_TASK REQUIREMENTS_
Please start at the first line of the records beneath and quote each line exactly, ending with the line containing "- No down alert".

_EXCERPTED DATA_
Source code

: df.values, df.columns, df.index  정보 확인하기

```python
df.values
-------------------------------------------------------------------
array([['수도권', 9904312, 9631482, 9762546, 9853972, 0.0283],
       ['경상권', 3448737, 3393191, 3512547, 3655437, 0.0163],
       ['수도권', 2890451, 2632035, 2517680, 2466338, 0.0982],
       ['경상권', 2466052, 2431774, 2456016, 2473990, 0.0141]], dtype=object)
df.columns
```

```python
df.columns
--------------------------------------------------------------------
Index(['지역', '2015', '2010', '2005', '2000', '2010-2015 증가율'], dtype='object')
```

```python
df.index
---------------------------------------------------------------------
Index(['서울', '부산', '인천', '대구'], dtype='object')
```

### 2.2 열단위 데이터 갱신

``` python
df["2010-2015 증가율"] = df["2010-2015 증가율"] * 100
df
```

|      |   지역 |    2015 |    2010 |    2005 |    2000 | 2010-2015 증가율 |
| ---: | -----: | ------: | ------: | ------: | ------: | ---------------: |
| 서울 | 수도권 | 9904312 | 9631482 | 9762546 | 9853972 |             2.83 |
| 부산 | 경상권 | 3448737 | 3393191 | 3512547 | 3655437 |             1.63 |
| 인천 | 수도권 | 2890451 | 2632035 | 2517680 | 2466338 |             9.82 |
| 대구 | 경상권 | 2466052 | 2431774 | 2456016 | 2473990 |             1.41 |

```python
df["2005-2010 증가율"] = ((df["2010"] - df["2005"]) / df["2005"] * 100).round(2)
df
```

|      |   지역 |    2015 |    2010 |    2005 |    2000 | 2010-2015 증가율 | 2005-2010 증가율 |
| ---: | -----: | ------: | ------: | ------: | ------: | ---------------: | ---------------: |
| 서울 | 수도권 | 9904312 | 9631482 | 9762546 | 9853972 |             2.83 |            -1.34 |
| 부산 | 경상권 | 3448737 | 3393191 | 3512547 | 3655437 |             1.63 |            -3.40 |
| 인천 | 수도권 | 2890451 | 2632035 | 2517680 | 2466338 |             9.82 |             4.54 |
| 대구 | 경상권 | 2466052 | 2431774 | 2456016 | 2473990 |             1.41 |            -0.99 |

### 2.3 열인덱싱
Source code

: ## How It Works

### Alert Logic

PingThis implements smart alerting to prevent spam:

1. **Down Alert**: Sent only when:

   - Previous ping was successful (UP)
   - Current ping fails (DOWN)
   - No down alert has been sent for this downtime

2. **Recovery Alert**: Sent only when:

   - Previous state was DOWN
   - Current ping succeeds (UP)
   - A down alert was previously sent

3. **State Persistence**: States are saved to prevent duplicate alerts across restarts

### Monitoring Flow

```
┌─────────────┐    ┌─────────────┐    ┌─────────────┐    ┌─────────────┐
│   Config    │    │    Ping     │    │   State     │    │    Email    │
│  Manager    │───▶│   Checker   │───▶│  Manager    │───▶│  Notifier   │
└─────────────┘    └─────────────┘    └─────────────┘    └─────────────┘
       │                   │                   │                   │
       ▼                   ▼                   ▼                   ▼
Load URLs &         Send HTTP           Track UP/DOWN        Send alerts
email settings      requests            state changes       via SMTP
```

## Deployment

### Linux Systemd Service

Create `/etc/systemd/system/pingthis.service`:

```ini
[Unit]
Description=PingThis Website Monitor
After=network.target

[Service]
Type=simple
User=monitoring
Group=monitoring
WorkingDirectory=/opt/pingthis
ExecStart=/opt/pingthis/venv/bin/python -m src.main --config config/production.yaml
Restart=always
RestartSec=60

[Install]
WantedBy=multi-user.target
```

_EXERCISE ANSWER_
Source code

: df.values, df.columns, df.index  정보 확인하기

```python
df.values
-------------------------------------------------------------------
array([['수도권', 9904312, 9631482, 9762546, 9853972, 0.0283],
       ['경상권', 3448737, 3393191, 3512547, 3655437, 0.0163],
       ['수도권', 2890451, 2632035, 2517680, 2466338, 0.0982],
       ['경상권', 2466052, 2431774, 2456016, 2473990, 0.0141]], dtype=object)
df.columns
```

```python
df.columns
--------------------------------------------------------------------
Index(['지역', '2015', '2010', '2005', '2000', '2010-2015 증가율'], dtype='object')
```

```python
df.index
---------------------------------------------------------------------
Index(['서울', '부산', '인천', '대구'], dtype='object')
```

### 2.2 열단위 데이터 갱신

``` python
df["2010-2015 증가율"] = df["2010-2015 증가율"] * 100
df
```

|      |   지역 |    2015 |    2010 |    2005 |    2000 | 2010-2015 증가율 |
| ---: | -----: | ------: | ------: | ------: | ------: | ---------------: |
| 서울 | 수도권 | 9904312 | 9631482 | 9762546 | 9853972 |             2.83 |
| 부산 | 경상권 | 3448737 | 3393191 | 3512547 | 3655437 |             1.63 |
| 인천 | 수도권 | 2890451 | 2632035 | 2517680 | 2466338 |             9.82 |
| 대구 | 경상권 | 2466052 | 2431774 | 2456016 | 2473990 |             1.41 |

```python
df["2005-2010 증가율"] = ((df["2010"] - df["2005"]) / df["2005"] * 100).round(2)
df
```

|      |   지역 |    2015 |    2010 |    2005 |    2000 | 2010-2015 증가율 | 2005-2010 증가율 |
| ---: | -----: | ------: | ------: | ------: | ------: | ---------------: | ---------------: |
| 서울 | 수도권 | 9904312 | 9631482 | 9762546 | 9853972 |             2.83 |            -1.34 |
| 부산 | 경상권 | 3448737 | 3393191 | 3512547 | 3655437 |             1.63 |            -3.40 |
| 인천 | 수도권 | 2890451 | 2632035 | 2517680 | 2466338 |             9.82 |             4.54 |
| 대구 | 경상권 | 2466052 | 2431774 | 2456016 | 2473990 |             1.41 |            -0.99 |

### 2.3 열인덱싱
Source code

: ## How It Works

### Alert Logic

PingThis implements smart alerting to prevent spam:

1. **Down Alert**: Sent only when:

   - Previous ping was successful (UP)
   - Current ping fails (DOWN)
   - No down alert has been sent for this downtime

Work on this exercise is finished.